Взгляд его обратился к Вратам. Даже в обычном, земном, материальном своем воплощении они производили внушительное впечатление. Они тянулись от пола до потолка подвала на добрые пятнадцать с половиной саженей и были сложены из толстых дубовых рифленых досок, усеянных вершковыми гвоздями и скрепленные болтами в кулак толщиной. Насколько же внушительно и неприступно выглядели они в ирреальной своей инкарнации! Сейчас Врата походили на несколько легких, перекрещивающихся этажерок и внешне никак не оправдывали ни своего названия, ни предназначения. Но посвященный ведал, что пустоты между отдельными прутьями были до отказа заполнены скрещениями силовых линий. Ажурные и невесомые на вид тростинки на деле являлись мощными дематериальными резаками, которые кинжальными своими лучами в состоянии в капусту изрубить любого приближающегося противника, принадлежащего иному миру. Пространство перед Вратами было усеяно многочисленными ловушками и волчьими ямами, каковые мог разглядеть лишь обладатель специального шлема с тайновизором, который имелся лишь у членов царствующего дома.

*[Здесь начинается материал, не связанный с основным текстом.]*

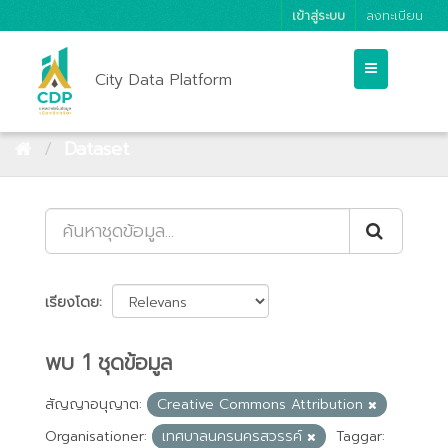
เข้าสู่ระบบ
ลงทะเบียน
City Data Platform
Dataset
เรียงโดย
พบ 1 ชุดข้อมูล
สัญญาอนุญาต:
Creative Commons Attribution
Organisationer:
เทศบาลนครนครสวรรค์
Taggar:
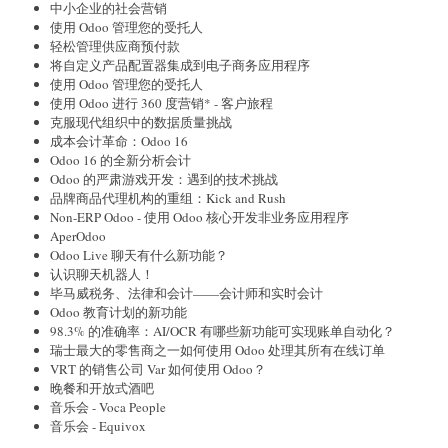
中小企业的社会营销
使用 Odoo 管理您的受托人
轻松管理供应商预付款
将自定义产品配置器集成到电子商务应用程序
使用 Odoo 管理您的受托人
使用 Odoo 进行 360 度营销* - 客户旅程
克服现代组织中的数据质量挑战
成本会计革命：Odoo 16
Odoo 16 的全新分析会计
Odoo 的严肃游戏开发：遇到的技术挑战
品牌商品代理机构的重组：Kick and Rush
Non-ERP Odoo - 使用 Odoo 核心开发非业务应用程序
AperOdoo
Odoo Live 聊天有什么新功能？
认识聊天机器人！
毕马威税务、法律和会计——会计师和实时会计
Odoo 教育计划的新功能
98.3% 的准确率：AI/OCR 有哪些新功能可实现账单自动化？
瑞士最大的零售商之一如何使用 Odoo 处理其所有在线订单
VRT 的销售公司 Var 如何使用 Odoo？
晚餐和开放式酒吧
音乐会 - Voca People
音乐会 - Equivox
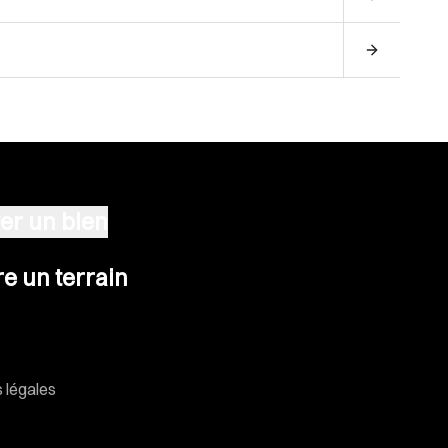
er un bien
n terrain
e un terrain
 légales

Двое бесов, стоя на часах у Врат, отдали ему честь «ведьмиными молотами» и приветственно клацнули клыками. Он узнал крайнего: они вместе будут сражаться за Небесную Хартию против полчищ дайвов, которые нападут на Геенну тысяч этак через пятнадцать-двадцать лет — мгновение в масштабах мира преисподней. Почувствовав его молчаливое одобрение, бес затрепетал от радости, всеми фибрами своей черной души впитывая волну поощрения, исходящую от повелителя. Мимоходом, Черный излечил его от застарелой язвы желудка: он любил исцелять свой народ по праздникам. А сегодня был именно такой день, праздник, причем самый значительный за последние полмиллиона лет: весь мир обновлялся.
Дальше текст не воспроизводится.